(Extract)

Parsing an HTML website

Applications, Games, Tools, User libs and useful stuff coded in PureBasic
uwekel
Enthusiast
Enthusiast
Posts: 740
Joined: Sat Dec 03, 2011 5:54 pm
Location: Oldenburg (Germany)

Parsing an HTML website

Post by uwekel »

Hi,

if you have ever tried to parse an HTML website, you may ran into trouble like me. My first idea was to download the webpage and use the XML library to read through the website, but i have to learn that it is not that easy. HTML is not XML and the XML reader stops at the first error. So i wrote my own parser. First i downloaded the webpage content to a string and performed all parsing by using string functions, but that was terribly slow. Now i download the content to memory and use pointers to read through the content. This is fast enough, especially for larger sites.

For instance, to parse a webpage and grab all images, you can do like this:

Code: Select all

If HtmlReceive("http://www.purebasic.com")
  While HtmlNext("img")
    Debug HtmlAttribute("src")
  Wend
EndIf
But you can also loop through all HTML tags in this way:

Code: Select all

  If HtmlReceive("http://www.purebasic.com")
    While HtmlNext()
      Select HtmlTag()
      Case "title"
        Debug HtmlText()
      Case "a"
        href.s = HtmlAttribute("href")
        If Left(href, 6) = "mailto"
          Debug href
        EndIf
      EndSelect
    Wend
  EndIf
And here is the complete code:

Code: Select all

EnableExplicit

Global *_HtmlBufferStart, *_HtmlBufferEnd, *_HtmlPointer
Global *_HtmlTagStart, *_HtmlTagEnd, *_HtmlTextStart, *_HtmlTextEnd

Procedure.s HtmlDecode(Text.s)
  ;http://en.wikipedia.org/wiki/List_of_XML_and_HTML_character_entity_references
  Protected xl, xr, encode.s, code.s, ascii
  ;read possible conversions into dictionary
  Static NewMap a.s()
  If Not MapSize(a())
    a("nbsp") = Chr(32)
    a("quot") = Chr(34)
    a("amp") = Chr(38)
    a("lt") = Chr(60)
    a("gt") = Chr(62)
    a("iexcl") = Chr(161)
    a("cent") = Chr(162)
    a("pound") = Chr(163)
    a("curren") = Chr(164)
    a("yen") = Chr(165)
    a("brvbar") = Chr(166)
    a("sect") = Chr(167)
    a("uml") = Chr(168)
    a("copy") = Chr(169)
    a("ordf") = Chr(170)
    a("laquo") = Chr(171)
    a("not") = Chr(172)
    a("shy") = Chr(173)
    a("reg") = Chr(174)
    a("macr") = Chr(175)

(End Extract)
(Supplied material)

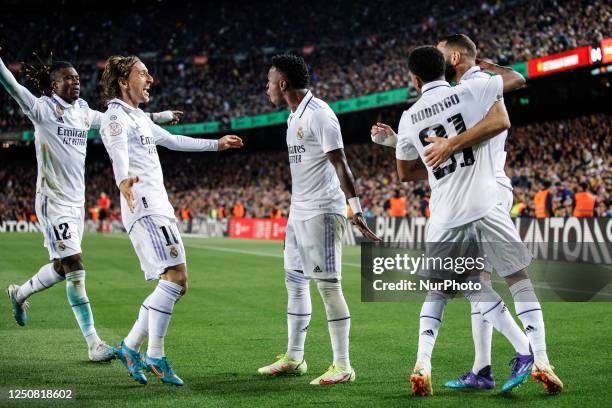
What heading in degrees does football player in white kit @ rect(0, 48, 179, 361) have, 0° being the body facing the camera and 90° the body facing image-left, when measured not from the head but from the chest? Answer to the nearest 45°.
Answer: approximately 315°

(End Supplied material)
(Supplied material)

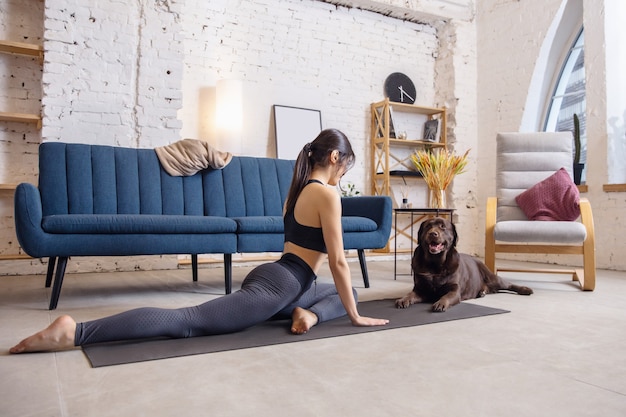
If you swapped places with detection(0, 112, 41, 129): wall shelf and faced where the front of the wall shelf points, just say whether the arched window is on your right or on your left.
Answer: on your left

(End Supplied material)

Assignment 1:
Answer these about the HTML parsing post:
(a) Which library did the author first plan to use to read through a downloaded webpage?
(b) Where does the author now download the page content before reading it with pointers?
(c) What location is listed for uwekel?
Assignment 2: Pull out the passage of the HTML parsing post between "EnableExplicit" and "If Not MapSize(a())", inclusive, and reproduce it word for word.
Assignment 3: Extend the HTML parsing post onward from its last line.
The material has no connection to the HTML parsing post.

Exercise answer 1:
(a) The XML library.
(b) To memory.
(c) Oldenburg (Germany).

Exercise answer 2:
EnableExplicit

Global *_HtmlBufferStart, *_HtmlBufferEnd, *_HtmlPointer
Global *_HtmlTagStart, *_HtmlTagEnd, *_HtmlTextStart, *_HtmlTextEnd

Procedure.s HtmlDecode(Text.s)
  ;http://en.wikipedia.org/wiki/List_of_XML_and_HTML_character_entity_references
  Protected xl, xr, encode.s, code.s, ascii
  ;read possible conversions into dictionary
  Static NewMap a.s()
  If Not MapSize(a())

Exercise answer 3:
    a("deg") = Chr(176)
    a("plusmn") = Chr(177)
    a("sup2") = Chr(178)
    a("sup3") = Chr(179)
    a("acute") = Chr(180)
    a("micro") = Chr(181)
    a("para") = Chr(182)
    a("middot") = Chr(183)
    a("cedil") = Chr(184)
    a("sup1") = Chr(185)
    a("ordm") = Chr(186)
    a("raquo") = Chr(187)
    a("frac14") = Chr(188)
    a("frac12") = Chr(189)
    a("frac34") = Chr(190)
    a("iquest") = Chr(191)
    a("Agrave") = Chr(192)
    a("Aacute") = Chr(193)
    a("Acirc") = Chr(194)
    a("Atilde") = Chr(195)
    a("Auml") = Chr(196)
    a("Aring") = Chr(197)
    a("AElig") = Chr(198)
    a("Ccedil") = Chr(199)
    a("Egrave") = Chr(200)
    a("Eacute") = Chr(201)
    a("Ecirc") = Chr(202)
    a("Euml") = Chr(203)
    a("lgrave") = Chr(204)
    a("lacute") = Chr(205)
    a("lcirc") = Chr(206)
    a("luml") = Chr(207)
    a("ETH") = Chr(208)
    a("Ntilde") = Chr(209)
    a("Ograve") = Chr(210)
    a("Oacute") = Chr(211)
    a("Ocirc") = Chr(212)
    a("Otilde") = Chr(213)
    a("Ouml") = Chr(214)
    a("times") = Chr(215)
    a("Oslash") = Chr(216)
    a("Ugrave") = Chr(217)
    a("Uacute") = Chr(218)
    a("Ucirc") = Chr(219)
    a("Uuml") = Chr(220)
    a("Yacute") = Chr(221)
    a("THORN") = Chr(222)
    a("szlig") = Chr(223)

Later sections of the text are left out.